• EXERCISE AIM
Locate each line below that includes "motion" and reproduce it.

• GIVEN RECORDS
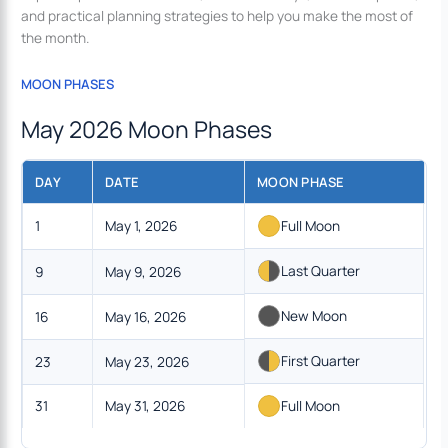
and practical planning strategies to help you make the most of
the month.
MOON PHASES
May 2026 Moon Phases
DAY
DATE
MOON PHASE
1
May 1, 2026
Full Moon
Last Quarter
9
May 9, 2026
New Moon
16
May 16, 2026
First Quarter
23
May 23, 2026
31
May 31, 2026
Full Moon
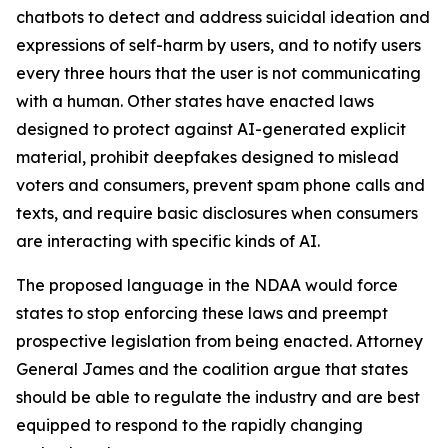
chatbots to detect and address suicidal ideation and
expressions of self-harm by users, and to notify users
every three hours that the user is not communicating
with a human. Other states have enacted laws
designed to protect against AI-generated explicit
material, prohibit deepfakes designed to mislead
voters and consumers, prevent spam phone calls and
texts, and require basic disclosures when consumers
are interacting with specific kinds of AI.
The proposed language in the NDAA would force
states to stop enforcing these laws and preempt
prospective legislation from being enacted. Attorney
General James and the coalition argue that states
should be able to regulate the industry and are best
equipped to respond to the rapidly changing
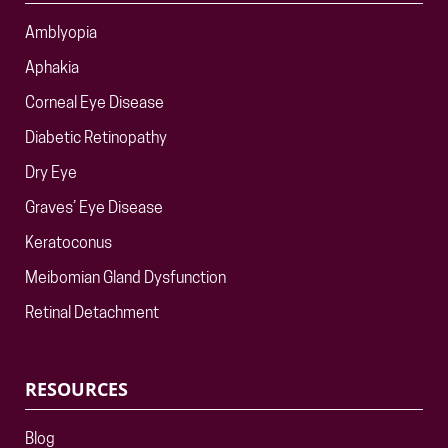
Amblyopia
Aphakia
Corneal Eye Disease
Diabetic Retinopathy
Dry Eye
Graves’ Eye Disease
Keratoconus
Meibomian Gland Dysfunction
Retinal Detachment
RESOURCES
Blog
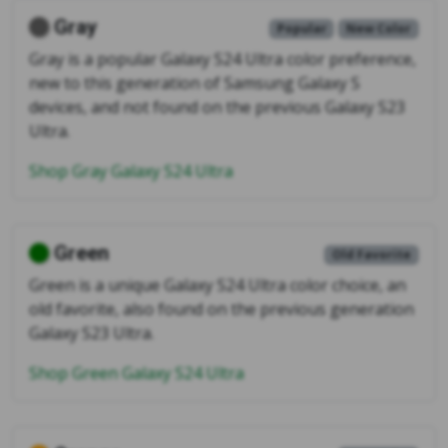
Gray
Popular
New Color
Gray is a popular Galaxy S24 Ultra color preference,
new to this generation of Samsung Galaxy S
devices, and not found on the previous Galaxy S23
Ultra.
Shop Gray Galaxy S24 Ultra
Green
Old Favorite
Green is a unique Galaxy S24 Ultra color choice, an
old favorite, also found on the previous generation
Galaxy S23 Ultra.
Shop Green Galaxy S24 Ultra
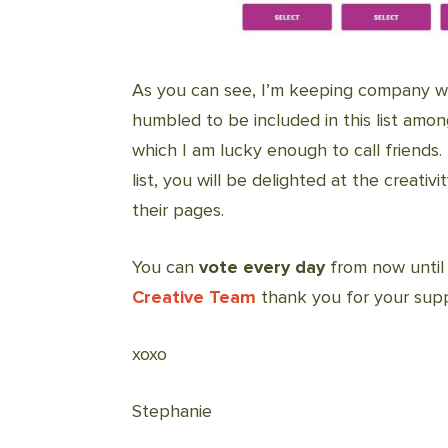
As you can see, I’m keeping company wi
humbled to be included in this list amo
which I am lucky enough to call friends.
list, you will be delighted at the creati
their pages.
You can
vote every day
from now until 
Creative Team
thank you for your supp
xoxo
Stephanie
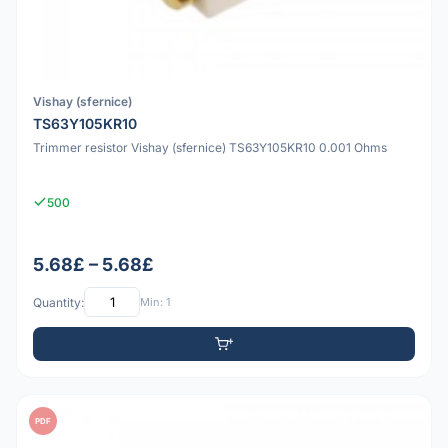
Vishay (sfernice)
TS63Y105KR10
Trimmer resistor Vishay (sfernice) TS63Y105KR10 0.001 Ohms
500
5.68£ – 5.68£
Quantity:
Min: 1
PDF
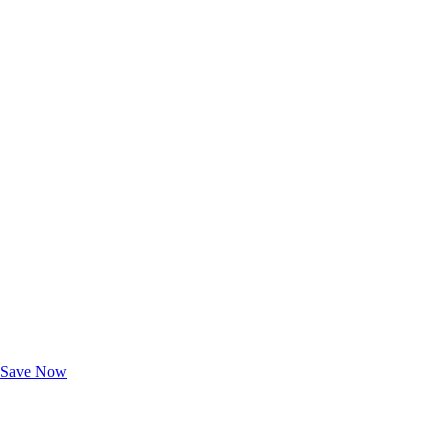
Exclusive Deals for AAA Members
Unlock Member-Only Ticket Savings
Save Now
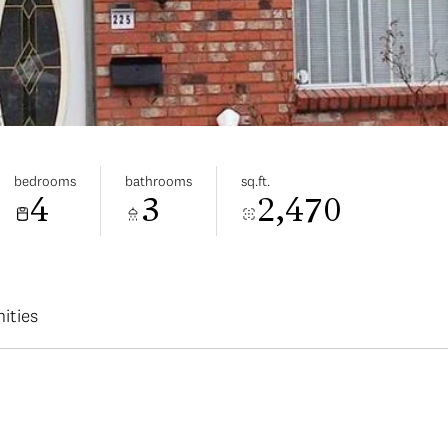
bedrooms
bathrooms
sq.ft.
4
3
2,470
ities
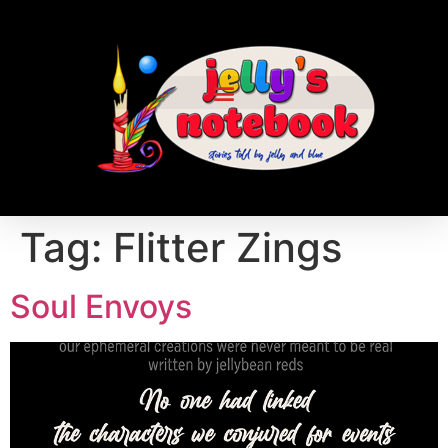
Tag:
Flitter Zings
Soul Envoys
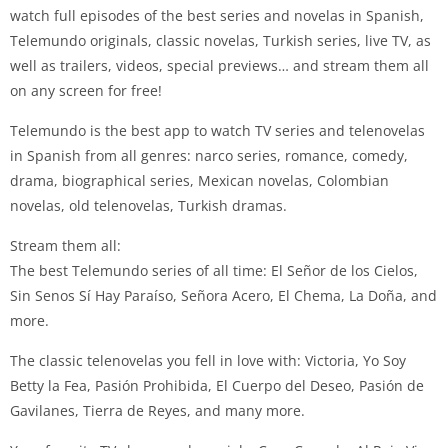
watch full episodes of the best series and novelas in Spanish,
Telemundo originals, classic novelas, Turkish series, live TV, as
well as trailers, videos, special previews… and stream them all
on any screen for free!
Telemundo is the best app to watch TV series and telenovelas
in Spanish from all genres: narco series, romance, comedy,
drama, biographical series, Mexican novelas, Colombian
novelas, old telenovelas, Turkish dramas.
Stream them all:
The best Telemundo series of all time: El Señor de los Cielos,
Sin Senos Sí Hay Paraíso, Señora Acero, El Chema, La Doña, and
more.
The classic telenovelas you fell in love with: Victoria, Yo Soy
Betty la Fea, Pasión Prohibida, El Cuerpo del Deseo, Pasión de
Gavilanes, Tierra de Reyes, and many more.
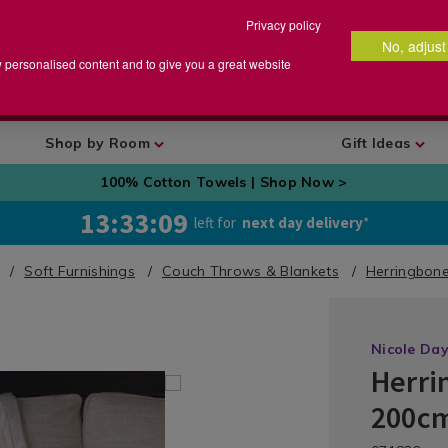
Privacy policy
No, adjust
arch
earch
w personalised content and to give you a great website
talog
Shop by Room
Gift Ideas
100% Cotton Towels | Shop Now >
13:33:09
left for
next day delivery
*
Soft Furnishings
Couch Throws & Blankets
Herringbon
Nicole Da
Herri
Bedding
/
200cm
Bedding-
Throws
https://ww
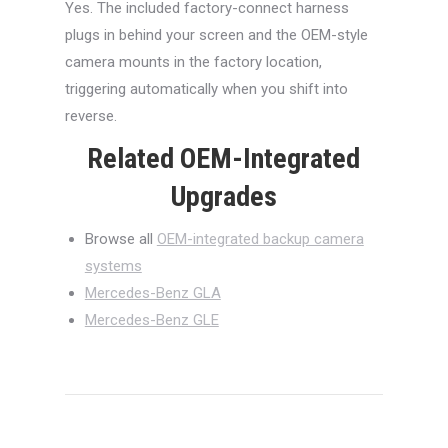
Yes. The included factory-connect harness
plugs in behind your screen and the OEM-style
camera mounts in the factory location,
triggering automatically when you shift into
reverse.
Related OEM-Integrated
Upgrades
Browse all
OEM-integrated backup camera
systems
Mercedes-Benz GLA
Mercedes-Benz GLE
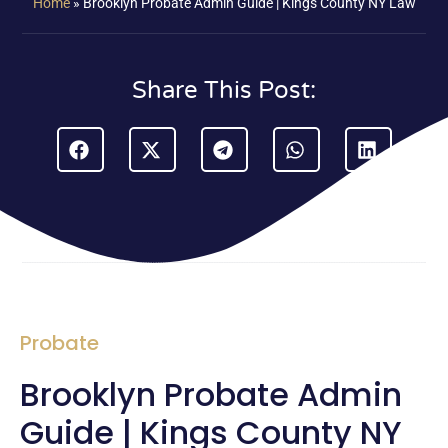
Home
»
Brooklyn Probate Admin Guide | Kings County NY Law
Share This Post:
Probate
Brooklyn Probate Admin
Guide | Kings County NY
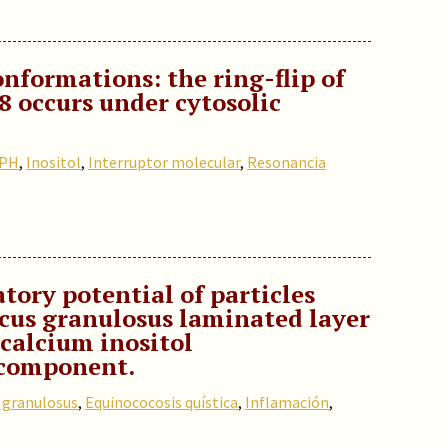
onformations: the ring-flip of
8 occurs under cytosolic
 PH
,
Inositol
,
Interruptor molecular
,
Resonancia
ory potential of particles
cus granulosus laminated layer
 calcium inositol
component.
 granulosus
,
Equinococosis quística
,
Inflamación
,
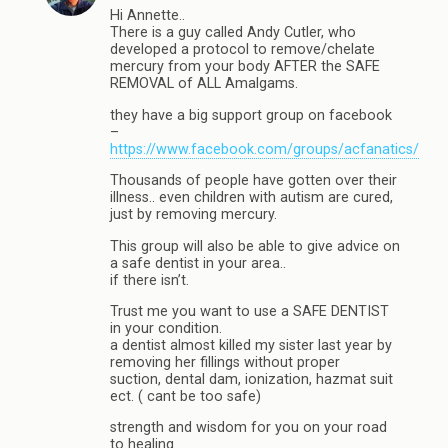
Hi Annette..
There is a guy called Andy Cutler, who
developed a protocol to remove/chelate
mercury from your body AFTER the SAFE
REMOVAL of ALL Amalgams.
they have a big support group on facebook
–
https://www.facebook.com/groups/acfanatics/
Thousands of people have gotten over their
illness.. even children with autism are cured,
just by removing mercury.
This group will also be able to give advice on
a safe dentist in your area..
if there isn’t.
Trust me you want to use a SAFE DENTIST
in your condition.
a dentist almost killed my sister last year by
removing her fillings without proper
suction, dental dam, ionization, hazmat suit
ect. ( cant be too safe)
strength and wisdom for you on your road
to healing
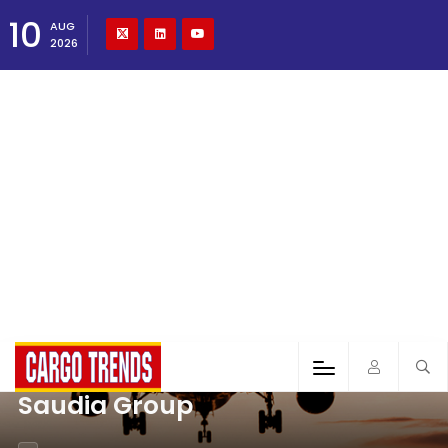
10
AUG
2026
Saudia Group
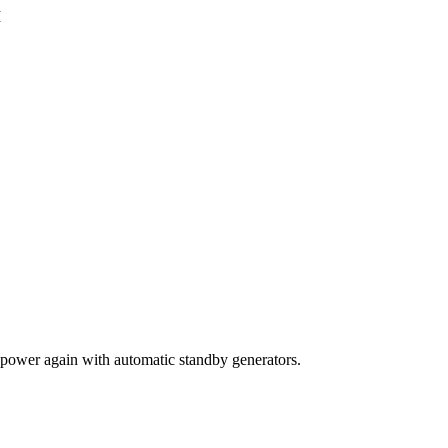
M
power again with automatic standby generators.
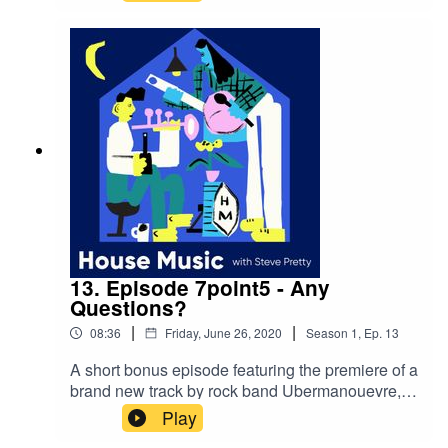
whilst in orbit and how Chris' extraordinary
career has always involved music. Chris ends
the episode by playing his beautiful 'space carol'
"Jewel in the Night".Stay safe and have fun,
quaranteam.
13. Episode 7point5 - Any
Questions?
|
|
08:36
Friday, June 26, 2020
Season
1
,
Ep.
13
A short bonus episode featuring the premiere of a
brand new track by rock band Ubermanouevre,
and inviting you to send your questions, where
Play
there'll be answered next episode by Steve and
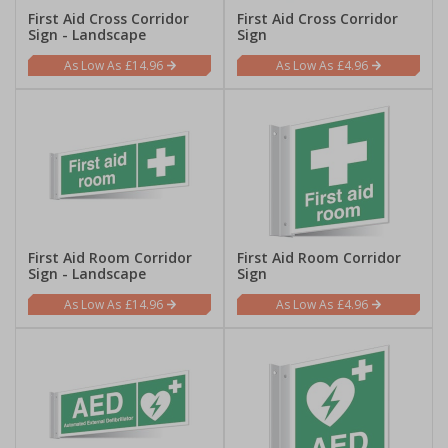
First Aid Cross Corridor
First Aid Cross Corridor
Sign - Landscape
Sign
£14.96
£4.96
First Aid Room Corridor
First Aid Room Corridor
Sign - Landscape
Sign
£14.96
£4.96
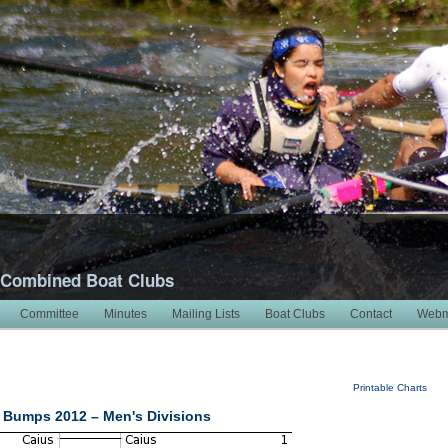
 Combined Boat Clubs
Committee
Minutes
Mailing Lists
Boat Clubs
Contact
Webm
Printable Charts
 Bumps 2012 – Men's Divisions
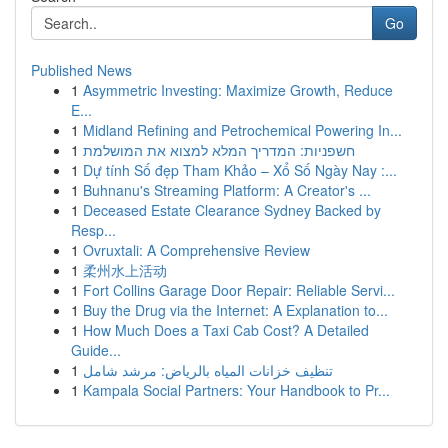
Go
Published News
1
Asymmetric Investing: Maximize Growth, Reduce
E...
1
Midland Refining and Petrochemical Powering In...
1
חשפניות: המדריך המלא למצוא את המושלמת
1
Dự tính Số đẹp Tham Khảo – Xổ Số Ngày Nay :...
1
Buhnanu's Streaming Platform: A Creator's ...
1
Deceased Estate Clearance Sydney Backed by
Resp...
1
Ovruxtali: A Comprehensive Review
1
柔州水上活动
1
Fort Collins Garage Door Repair: Reliable Servi...
1
Buy the Drug via the Internet: A Explanation to...
1
How Much Does a Taxi Cab Cost? A Detailed
Guide...
1
تنظيف خزانات المياه بالرياض: مرشد شامل
1
Kampala Social Partners: Your Handbook to Pr...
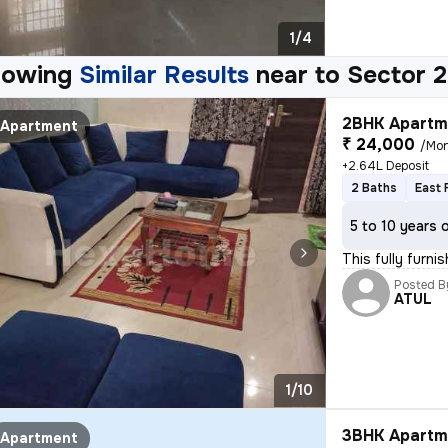
1/4
howing
Similar Results
near to
Sector 2
2BHK Apartme
Apartment
₹ 24,000
/Mo
+2.64L Deposit
2 Baths
East 
5 to 10 years 
This fully furn
Posted B
ATUL
1/10
3BHK Apartme
Apartment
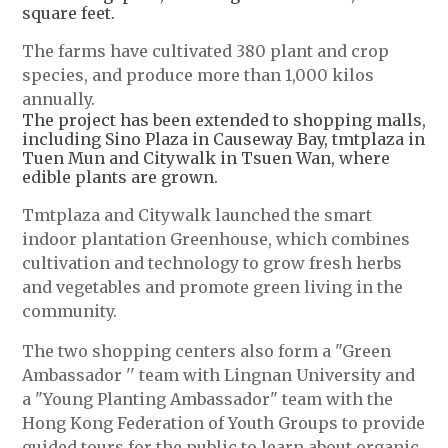
square feet.
The farms have cultivated 380 plant and crop
species, and produce more than 1,000 kilos
annually.
The project has been extended to shopping malls,
including Sino Plaza in Causeway Bay, tmtplaza in
Tuen Mun and Citywalk in Tsuen Wan, where
edible plants are grown.
Tmtplaza and Citywalk launched the smart
indoor plantation Greenhouse, which combines
cultivation and technology to grow fresh herbs
and vegetables and promote green living in the
community.
The two shopping centers also form a "Green
Ambassador '' team with Lingnan University and
a "Young Planting Ambassador" team with the
Hong Kong Federation of Youth Groups to provide
guided tours for the public to learn about organic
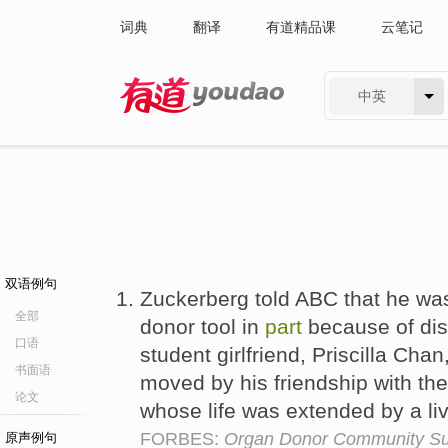
词典
翻译
有道精品课
云笔记
中英
有道 - 网易旗下搜索
双语例句
Zuckerberg told ABC that he wa
全部
donor tool in
part
because of dis
口语
student girlfriend, Priscilla Ch
书面语
moved by his friendship with th
论文
whose life was extended by a liv
FORBES:
Organ Donor Community Sur
原声例句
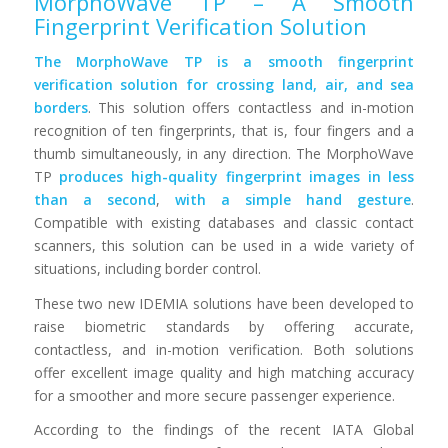
MorphoWave TP – A Smooth
Fingerprint Verification Solution
The MorphoWave TP is a smooth fingerprint
verification solution for crossing land, air, and sea
borders
. This solution offers contactless and in-motion
recognition of ten fingerprints, that is, four fingers and a
thumb simultaneously, in any direction. The MorphoWave
TP
produces high-quality fingerprint images in less
than a second
,
with a simple hand gesture
.
Compatible with existing databases and classic contact
scanners, this solution can be used in a wide variety of
situations, including border control.
These two new IDEMIA solutions have been developed to
raise biometric standards by offering accurate,
contactless, and in-motion verification. Both solutions
offer excellent image quality and high matching accuracy
for a smoother and more secure passenger experience.
According to the findings of the recent IATA Global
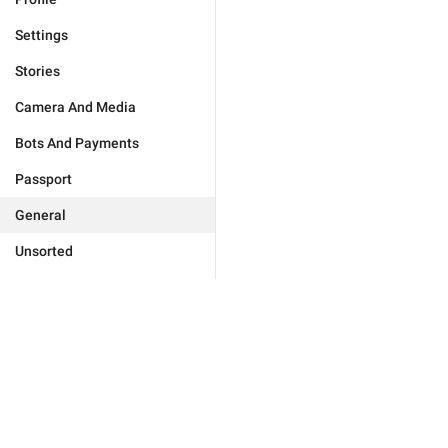
Settings
Stories
Camera And Media
Bots And Payments
Passport
General
Unsorted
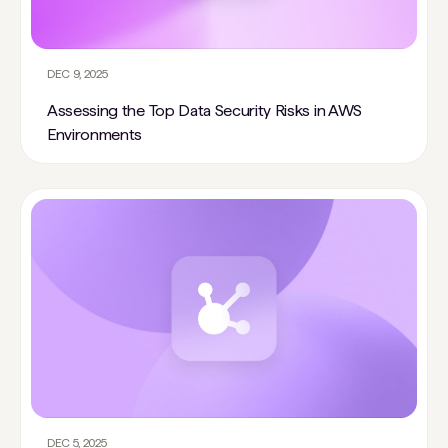
DEC 9, 2025
Assessing the Top Data Security Risks in AWS
Environments
DEC 5, 2025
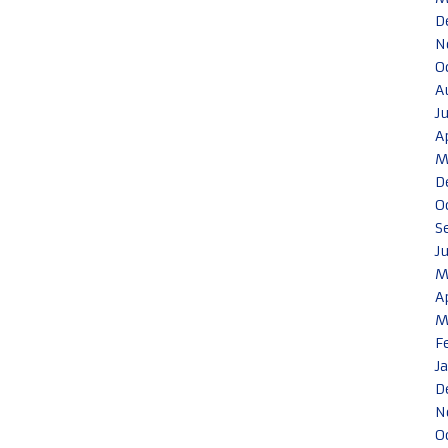
D
N
O
A
J
A
M
D
O
S
J
M
A
M
F
J
D
N
O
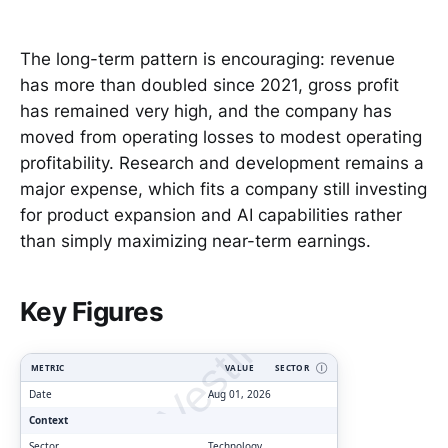
The long-term pattern is encouraging: revenue
has more than doubled since 2021, gross profit
has remained very high, and the company has
moved from operating losses to modest operating
profitability. Research and development remains a
major expense, which fits a company still investing
for product expansion and AI capabilities rather
than simply maximizing near-term earnings.
ClarityVesting.com
Key Figures
METRIC
VALUE
SECTOR
Ⓘ
Date
Aug 01, 2026
Context
Sector
Technology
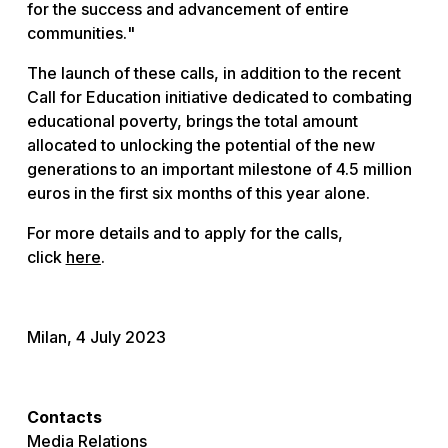
for the success and advancement of entire
communities.
"
The launch of these calls, in addition to the recent
Call for Education initiative dedicated to combating
educational poverty, brings the total amount
allocated to unlocking the potential of the new
generations to an important milestone of 4.5 million
euros in the first six months of this year alone.
For more details and to apply for the calls,
click
here
.
Milan, 4 July 2023
Contacts
Media Relations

• SOLUTION FOR THIS TASK
. This solution offers contactless and in-motion
contactless, and in-motion verification. Both solutions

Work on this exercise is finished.